Un hommage solennel aux victimes
Face à ce drame, le gouvernement s’est incliné avec gravité devant la mémoire des victimes, présentant ses condoléances sincères aux familles endeuillées et ses vœux de rétablissement aux blessés. Dans un geste de compassion et de solidarité, le président Faure Essozimna Gnassingbé a annoncé un accompagnement total de l’État pour les victimes et leurs proches, en reconnaissance des circonstances exceptionnelles de cette tragédie.
L’enquête : Éclairer et établir les responsabilités
Le Chef de l’État a agi sans tarder en donnant des instructions fermes pour que la lumière soit faite sur cet accident. Conformément à sa volonté, le Procureur de la République a diligenté une enquête approfondie. Plusieurs acteurs liés à cet incident ont déjà été entendus :
•Le dirigeant de l’entreprise propriétaire de la semi-remorque, actuellement en garde à vue, doit répondre de l’utilisation d’un véhicule manifestement non conforme.
•Les responsables des entreprises ayant conçu la passerelle et ses installations de sécurité ont également été convoqués pour déterminer si des négligences dans la conception ou la construction ont contribué à l’effondrement.
Pour garantir une analyse exhaustive, le président a ordonné la création d’une commission d’enquête indépendante, chargée d’examiner les responsabilités administratives, contractuelles et techniques liées à cet ouvrage.
Des mesures pour prévenir de nouveaux drames
Ce tragique accident a révélé des failles dans le contrôle des infrastructures publiques et la régulation des transports de marchandises. En réponse, le gouvernement a annoncé des actions concrètes et immédiates :
•Inspection générale des passerelles piétonnes sur tout le territoire national pour garantir leur conformité et prévenir tout risque futur.
•Renforcement du contrôle des charges à l’essieu et des gabarits des véhicules transportant des marchandises.
•Surveillance accrue des axes routiers par les services de police pour intercepter les véhicules hors normes.
•Encadrement strict des entreprises responsables des infrastructures publiques, afin qu’elles respectent scrupuleusement les cahiers des charges.
Un appel à la vigilance et à la responsabilité
Pour le président Faure Essozimna Gnassingbé, ce drame est un signal d’alarme.
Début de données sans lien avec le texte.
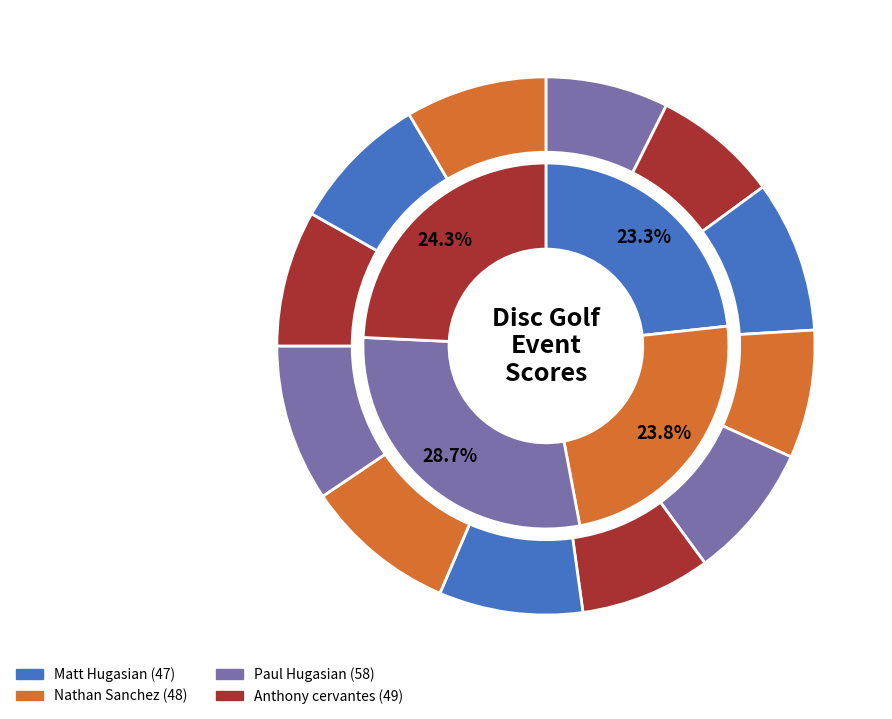

Does T6 account for over 50% of the chart?

No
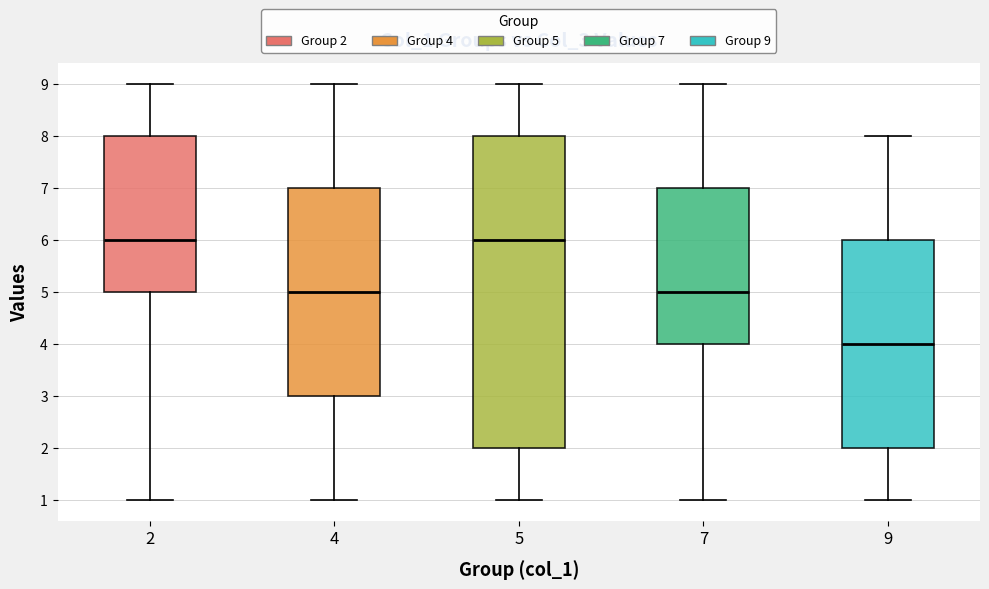

Which box is the tallest, from its lower edge to its upper edge?

5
Il rappelle l’urgence d’une vigilance sans faille et d’un strict respect des normes, que ce soit dans la construction des infrastructures ou dans la gestion du transport routier. Il s’agit non seulement de rendre justice aux victimes, mais aussi de restaurer la confiance des citoyens dans la sécurité des ouvrages publics.
La commission d’enquête, placée sous haute surveillance, devra produire des conclusions transparentes et fermes. Il est impératif que les leçons de cette tragédie servent à construire un système plus robuste et à prévenir de tels drames à l’avenir.
Le pays tout entier retient son souffle, espérant que des décisions claires et courageuses émergeront de cette épreuve, pour que le sacrifice de ces innocentes vies ne soit pas vain.